Data items:

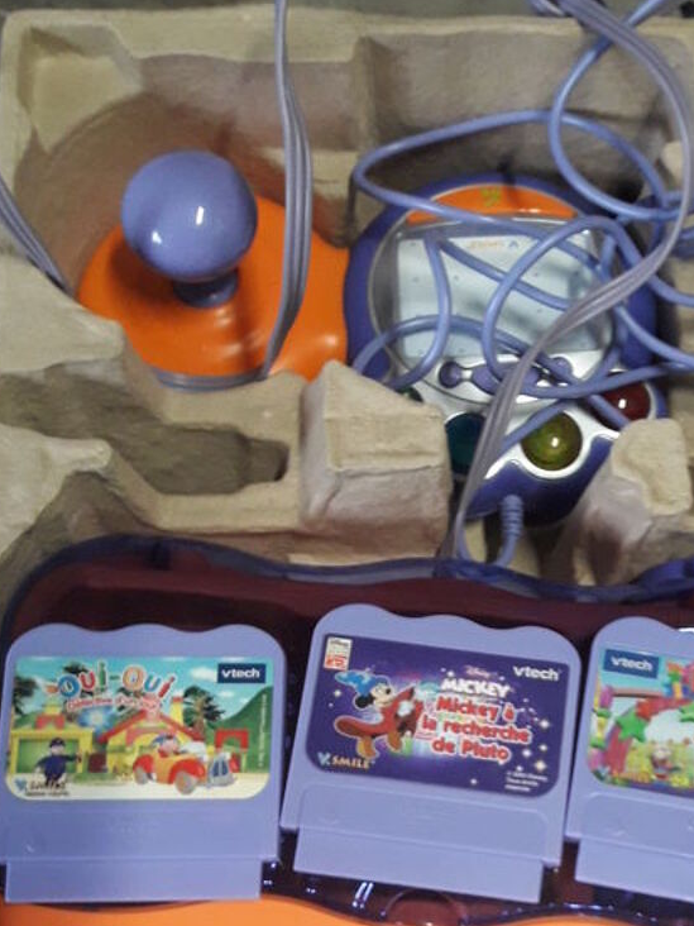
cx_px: 441
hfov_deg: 28.4
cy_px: 645
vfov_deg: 36.9
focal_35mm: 51
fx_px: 1363
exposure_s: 1/25
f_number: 1.9
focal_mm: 3.7
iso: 200
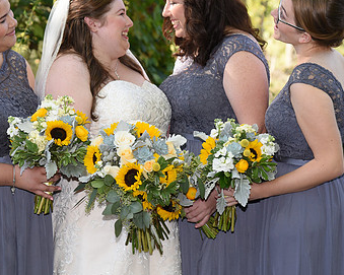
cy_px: 124
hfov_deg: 14.0
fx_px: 1405
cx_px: 135
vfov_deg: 11.2
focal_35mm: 138
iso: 640
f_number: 5
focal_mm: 86
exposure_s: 1/200
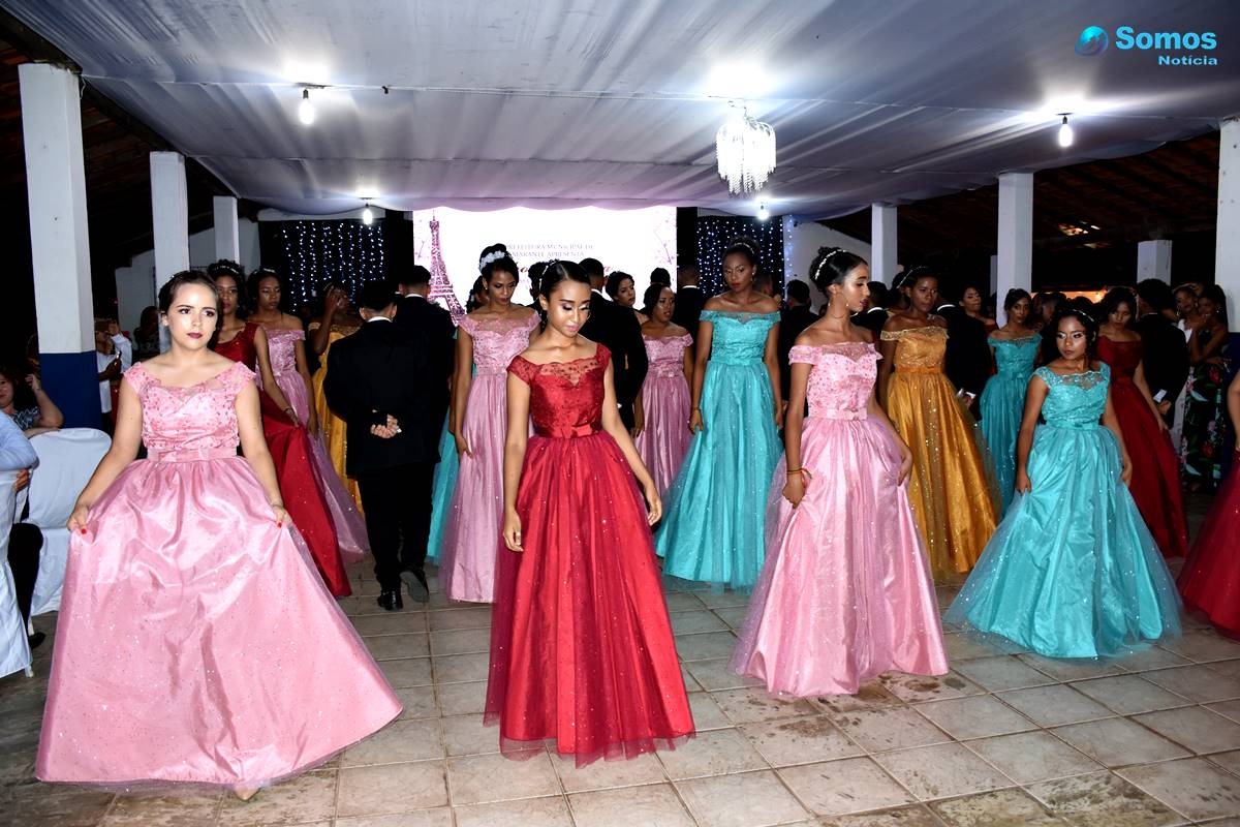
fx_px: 930
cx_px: 620
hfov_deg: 67.4
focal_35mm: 27
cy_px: 414
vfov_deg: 47.9
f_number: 3.5
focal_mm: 18
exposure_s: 1/100
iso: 1000
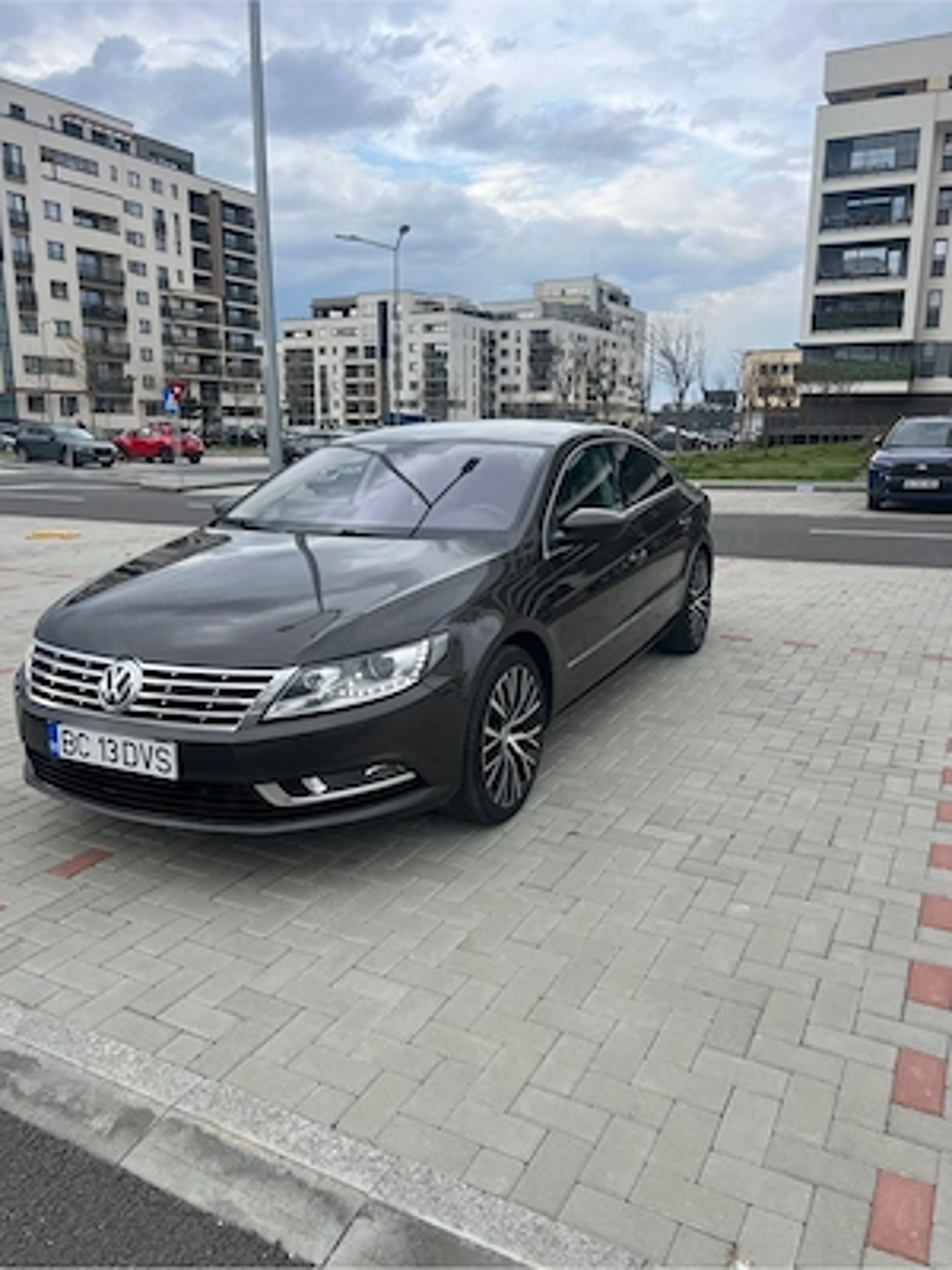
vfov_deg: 67.3
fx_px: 953
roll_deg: -0.3
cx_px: 476
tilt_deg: -12.2
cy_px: 635
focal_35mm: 26
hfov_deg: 53.1
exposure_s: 1/1019
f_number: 1.5
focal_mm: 5.7
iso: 50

DIRECTIONS FOR THIS TASK:
Restate the records above verbatim. Pictures stay out.

TASK RESPONSE:
cx_px: 441
hfov_deg: 28.4
cy_px: 645
vfov_deg: 36.9
focal_35mm: 51
fx_px: 1363
exposure_s: 1/25
f_number: 1.9
focal_mm: 3.7
iso: 200
cy_px: 124
hfov_deg: 14.0
fx_px: 1405
cx_px: 135
vfov_deg: 11.2
focal_35mm: 138
iso: 640
f_number: 5
focal_mm: 86
exposure_s: 1/200
fx_px: 930
cx_px: 620
hfov_deg: 67.4
focal_35mm: 27
cy_px: 414
vfov_deg: 47.9
f_number: 3.5
focal_mm: 18
exposure_s: 1/100
iso: 1000
vfov_deg: 67.3
fx_px: 953
roll_deg: -0.3
cx_px: 476
tilt_deg: -12.2
cy_px: 635
focal_35mm: 26
hfov_deg: 53.1
exposure_s: 1/1019
f_number: 1.5
focal_mm: 5.7
iso: 50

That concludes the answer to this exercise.